# Набор заданий
(a) Измените фрагмент отрывка о Пероне, который начинается со слов «Потоки воды по-прежнему» и заканчивается словами «о счастливых временах.»: замените в нем «паломники» на «странники».
(b) Выпишите все прилагательные, которыми в отрывке о Пероне описана улыбка Исабелиты.
(c) С чьей улыбкой в отрывке о Пероне сравнивается улыбка Исабелиты?

# Исходный текст
▼▼▼

Перонисты стараются добраться до аэропорта на грузовиках, чтобы забрать «мачо» и мадонну номер два. Улыбка Хуана Перона сохранила блеск, но улыбка Исабелиты остается натянутой, застывшей, скорбной, как у актрисы, которая больше всего на свете боится выхода на сцену. Требуется патетическое усилие всего ее существа, чтобы эта улыбка стала напоминанием о мертвой, о ее всемогуществе, о ее необыкновенном влиянии, до сих пор живущем в Аргентине…

Потоки воды по-прежнему падают с неба, создавая заграждение почти такое же плотное, как войска на страже. Юные паломники, вышедшие навстречу добродушному диктатору, не знали мистического и плотского чуда, каковым являлась Эва Перон, но они еще проникнуты духом воспоминаний своих родителей о счастливых временах.

▲▲▲

# Выдержка из данных
▼▼▼

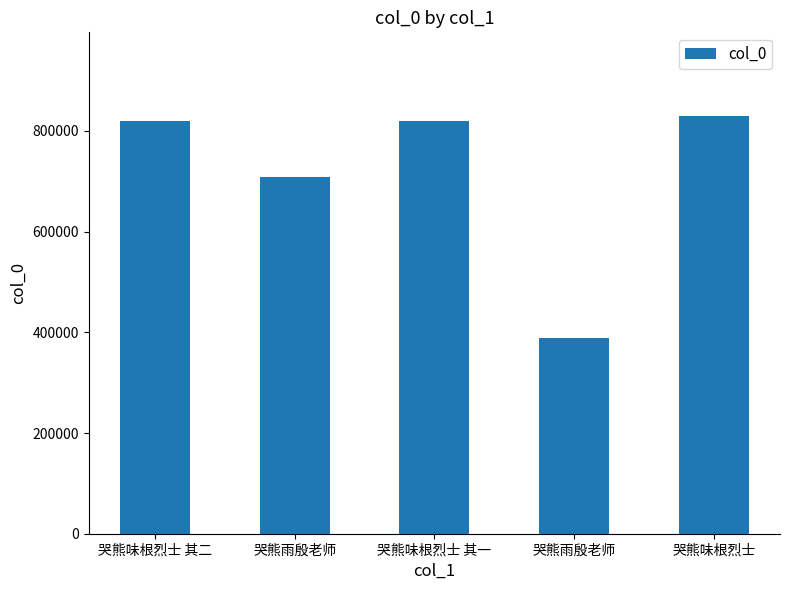

Between 哭熊味根烈士 其一 and 哭熊味根烈士, which is larger?

哭熊味根烈士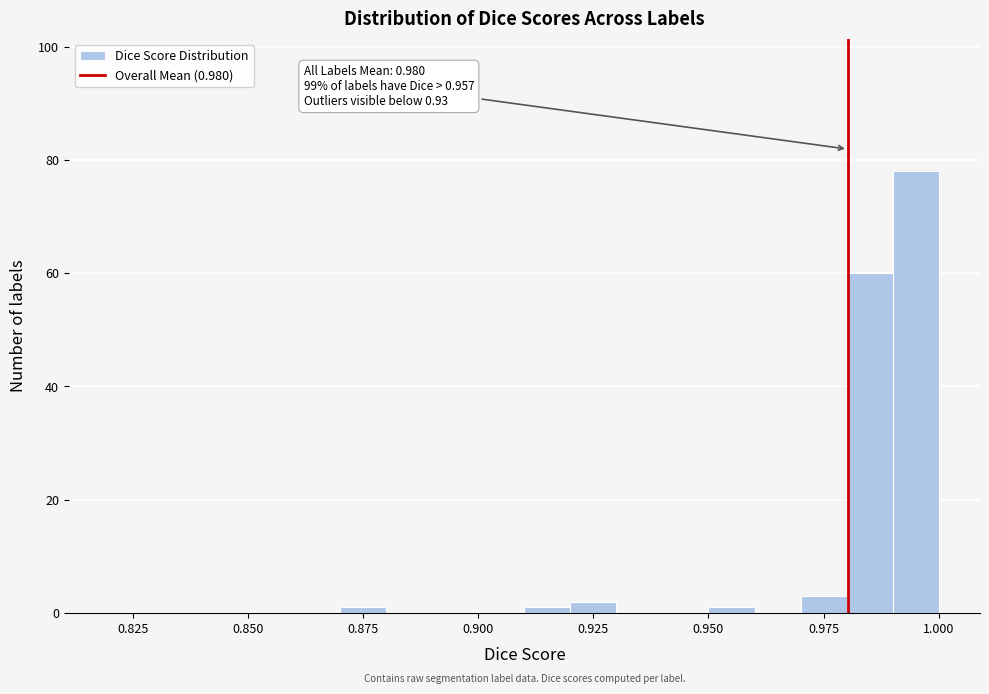

Around what value on the x-axis is the tallest bar? Give the approximate position of its centre, as read against the axis.

0.995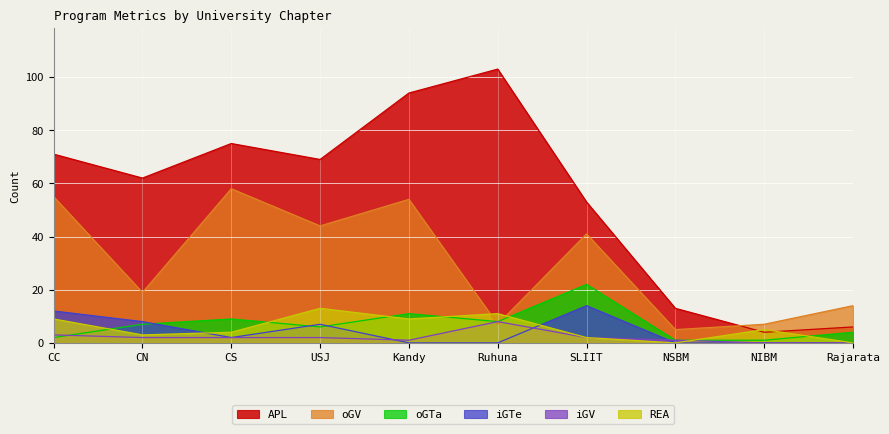

True or false: REA has a value of 1 at CS.

False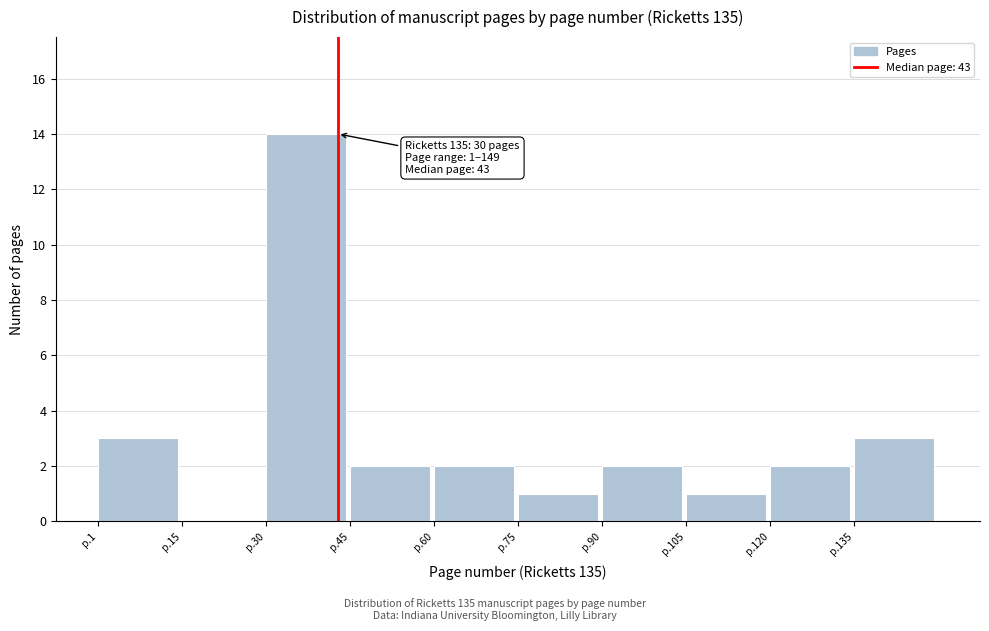

Reading right to left, transcribe all the data shown in this chart.

p.135=3	p.120=2	p.105=1	p.90=2	p.75=1	p.60=2	p.45=2	p.30=14	p.15=0	p.1=3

▲▲▲

# Решения задач
(a)
Потоки воды по-прежнему падают с неба, создавая заграждение почти такое же плотное, как войска на страже. Юные странники, вышедшие навстречу добродушному диктатору, не знали мистического и плотского чуда, каковым являлась Эва Перон, но они еще проникнуты духом воспоминаний своих родителей о счастливых временах.

(b) натянутая, застывшая, скорбная

(c) С улыбкой актрисы, которая больше всего на свете боится выхода на сцену.